Friday, March 9, 2012

Running and Polar Bears…

My running journey officially started while I was on a one year remote tour to Thule, Greenland while serving in the US Air Force.  Thule is a very unique place, the US military’s northernmost base, located on northwest side of the island of Greenland approximately 695 miles above the Arctic Circle and 947 miles south of the North Pole.  My first impression of Thule was established the second I stepped off the aircraft.  Being a bit jet lagged I looked off to the horizon and saw the ICE CAP… “Oh Brian, this is going to be a long year” I thought to myself.  Then I remembered that Thule spent nearly 6 months in total darkness during the long arctic winter.

I arrived at Thule, August 2000, and hit the gym on day one, determined to shed a few pounds.  With such a harsh environment and with me being so out of shape much of my training took place indoors on a treadmill.  I was making real progress at losing weight, gaining endurance, and falling in love with the run.  Then the dark season and the cold winter months of the arctic winter began.  Throughout the winter and into early spring I banged out approx 600 miles and saw my run progress from a pedestrian two miles up to a long run exceeding 20 miles, all on a treadmill.  During my many hours stuck inside, I dreamed about finally being able to run outside.  March gave way to April and the dark gave way to spring and the return of the sun.

Once the sun re-appeared the temperatures rose to a balmy 40 degrees, a desire to get outside and run was overwhelming.  Once outside, I mostly stayed around the base logging runs from 5 to 10 miles zig-zagging the roadways of main base.  Located north of main base is the remote radar station which Thule supports.  It was on a beautiful Saturday morning that I decided to try out my fitness and run to the radar station and back, round trip of 20+ miles.
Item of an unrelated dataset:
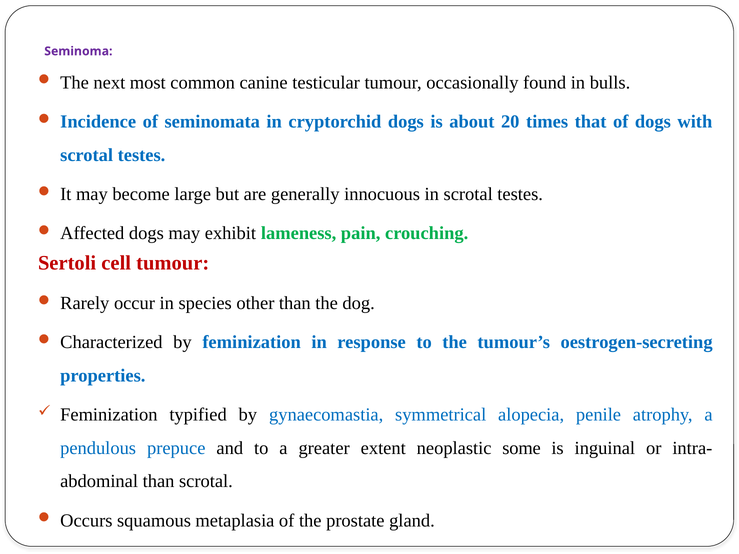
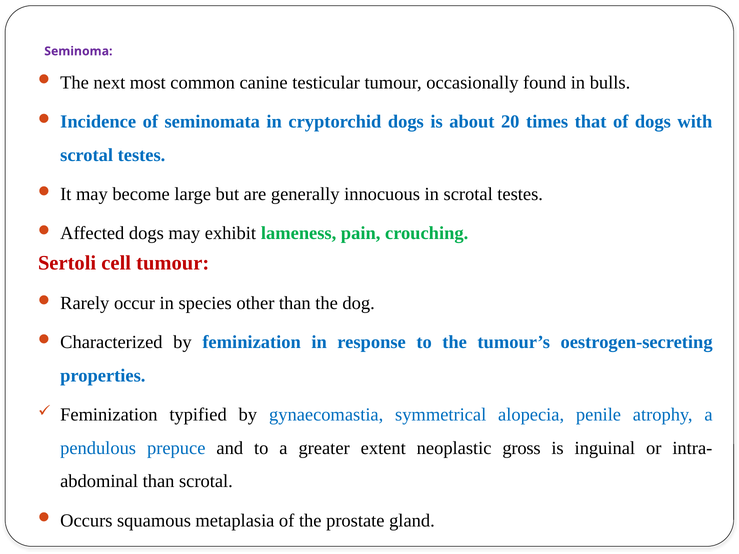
some: some -> gross
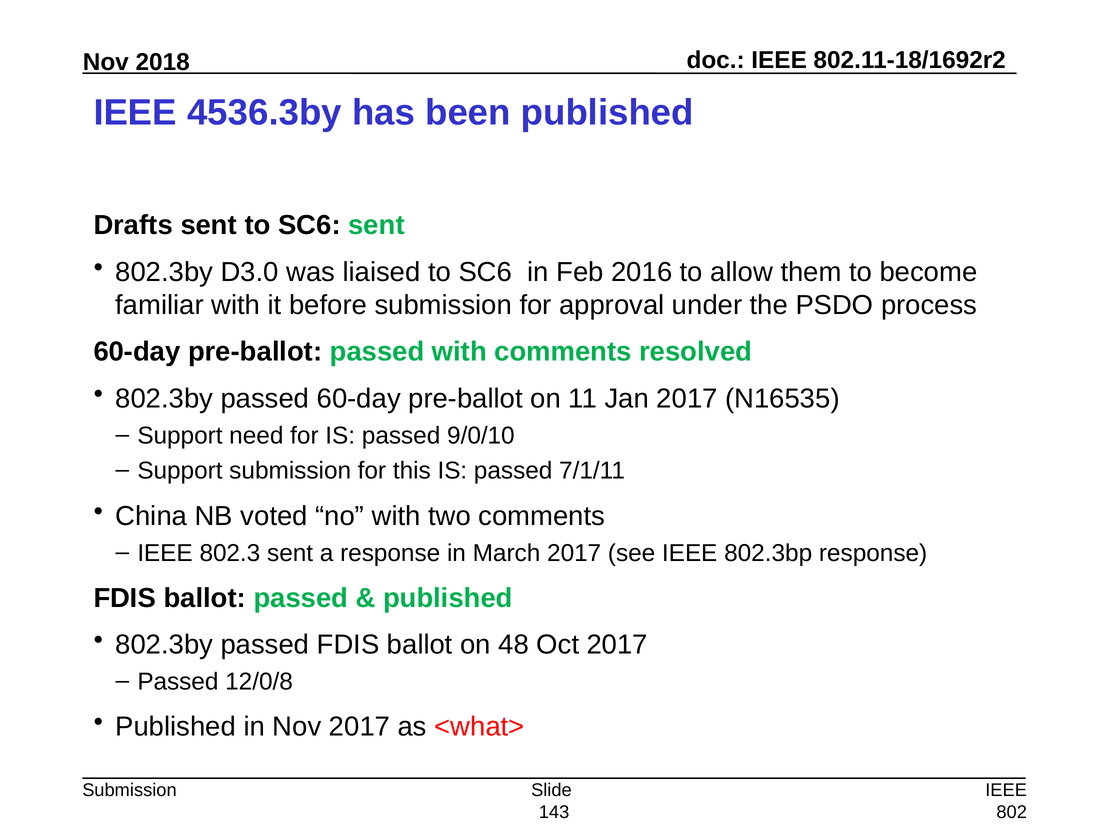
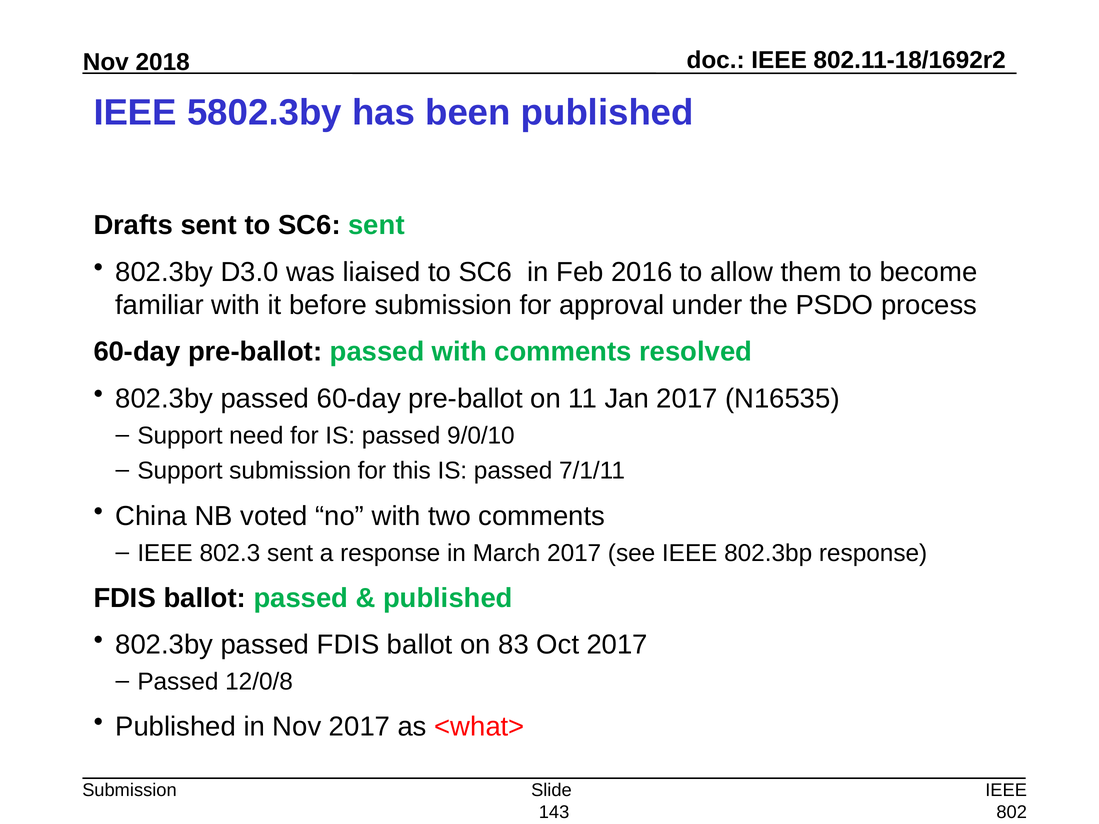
4536.3by: 4536.3by -> 5802.3by
48: 48 -> 83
Early in the morning I departed my dorm room and headed out on the road.  It was wonderful running outside after all the hours stuck inside.  The sun was bright, the air was crisp and cool and my legs were working near perfection.  All was going well. The first 10 miles prior to my turn around location were run at a good pace yet felt easy, it must have been the magic of being outside.  For the majority of this run I was alone running up the road that connects the main base with the radar site.  This road is very desolate and at portions you’re isolated by miles of empty arctic landscape.  At another section you run along the outcropping of the ice cap…truly a wonderful site where nature and the world come together.  The views I had that day were truly a once in a lifetime experience.  After making the turn for home the miles began to add up and this easy run turned into a bit of a struggle…determined but tired, I made it back to my dorm safe and sound.

The next morning I met with my boss, the base commander, and after reviewing the business of the day I was able to share with him my arctic adventure.  Energized by the run, I shared with him every detail, and he listened intently and questioned me how far I had gone.  “Sir, I ran up to the ice cap at the BMEWS site and turned around,” I proudly boosted.  The Col. got a concerned look, “Brian, you do know that polar bear have been spotted on base?”  “Ah no Sir, I did not know that, but I did not see any” I replied.  The Col. then replied, “I wasn’t worried about you seeing them, I am thankful they did not see you…cause polar bears at this time of the year, eat everything they see.” 

That was my first and last long run at Thule Air Base Greenland.